American Gods, Neil Gaiman
Mondadori, 2014, traduzione di Katia Bagnoli, prima ed.: giugno 2002 (strade blu), ISBN: 978-8804672371

Dopo mesi (anni?) di aggiornamenti, ritrattazioni, news varie sparse sul web e dintorni, la STARZ, casa di produzione e canale via cavo americano, ha finalmente annunciato la messa in onda della serie TV di American Gods, per il 30 aprile 2017 (in Italia trasmesso dalla piattaforma streaming di Amazon). Per chi non lo conoscesse, il libro da cui è stata tratta la sceneggiatura è da molti considerato un classico del genere fantastico. Sull’onda dell’entusiasmo e del timore per l’evento, ho deciso di rileggerlo – sono passati parecchi anni dall’ultima volta che l’avevo preso in mano e, ad essere sincera, non lo ricordavo così bene. Come spesso capita in questi casi, ci si emoziona all’idea di veder prendere vita, attraverso un nuovo mezzo, un mondo che tanto ci ha appassionato e, allo stesso tempo, si teme di vederlo rovinato. Ma non è per questa ragione che consiglio di leggerlo prima di affrontare la serie TV. Se lo consiglio è perché American Gods si merita il privilegio di popolare l’immaginazione quando questa è ancora vergine.

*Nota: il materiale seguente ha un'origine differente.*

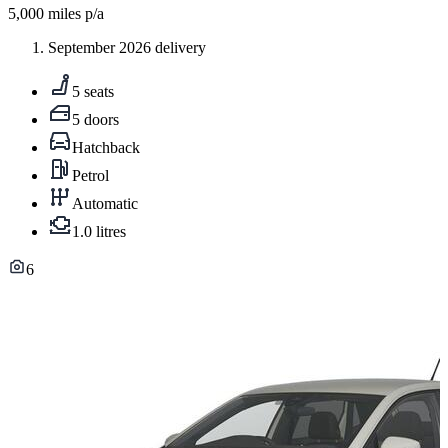
5,000
miles p/a
September 2026 delivery
5 seats
5 doors
Hatchback
Petrol
Automatic
1.0 litres
6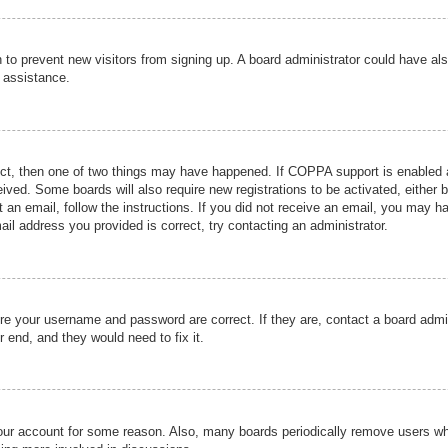
ion to prevent new visitors from signing up. A board administrator could have
r assistance.
ect, then one of two things may have happened. If COPPA support is enabled a
ceived. Some boards will also require new registrations to be activated, either 
nt an email, follow the instructions. If you did not receive an email, you may 
il address you provided is correct, try contacting an administrator.
ure your username and password are correct. If they are, contact a board admi
r end, and they would need to fix it.
 your account for some reason. Also, many boards periodically remove users wh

Credo sia un dovere che abbiamo gli uni verso gli altri, raccontarci storie. È la cosa più vicina alla preghiera del “Credo” a cui io mi sia mai accostato, o a cui, sospetto, mai mi accosterò.
(Neil Gaiman, Introduzione alla raccolta «Cose fragili»)

Neil Gaiman, come ho ri-scoperto, ha una tale potenza immaginativa, un tale amore per la narrazione, da essere goduto senza alcun tramite di altri media o preconcetti esistenti. Un talento narrativo raro, io credo, per un periodo come il nostro, in cui i limiti del romanzo e della fiction sono stati superati, destrutturati, ricostruiti e sbeffeggiati così tante volte da aver perso quasi del tutto di significato. Nella produzione di Gaiman non si trova nulla di tutto ciò, niente di “postmoderno” (mi si passi il termine). La storia, o meglio, le storie, sono l’unica cosa che conta, nonostante nella coscienza dell’autore siano ben presenti i limiti della narrazione. Le storie di Gaiman sono appariscenti, fantasiose, sproporzionate, anche; mi ricordano molto il Terry Gilliam di Parnassus, con i suoi lustrini opachi, l’opulento accumulo e le quinte di teatro che quando si chiudono rilasciano nuvoloni di polvere, accumulata da decenni. Eppure, sotto la polvere e le crepe del passato, sono ancora di una bellezza terribile.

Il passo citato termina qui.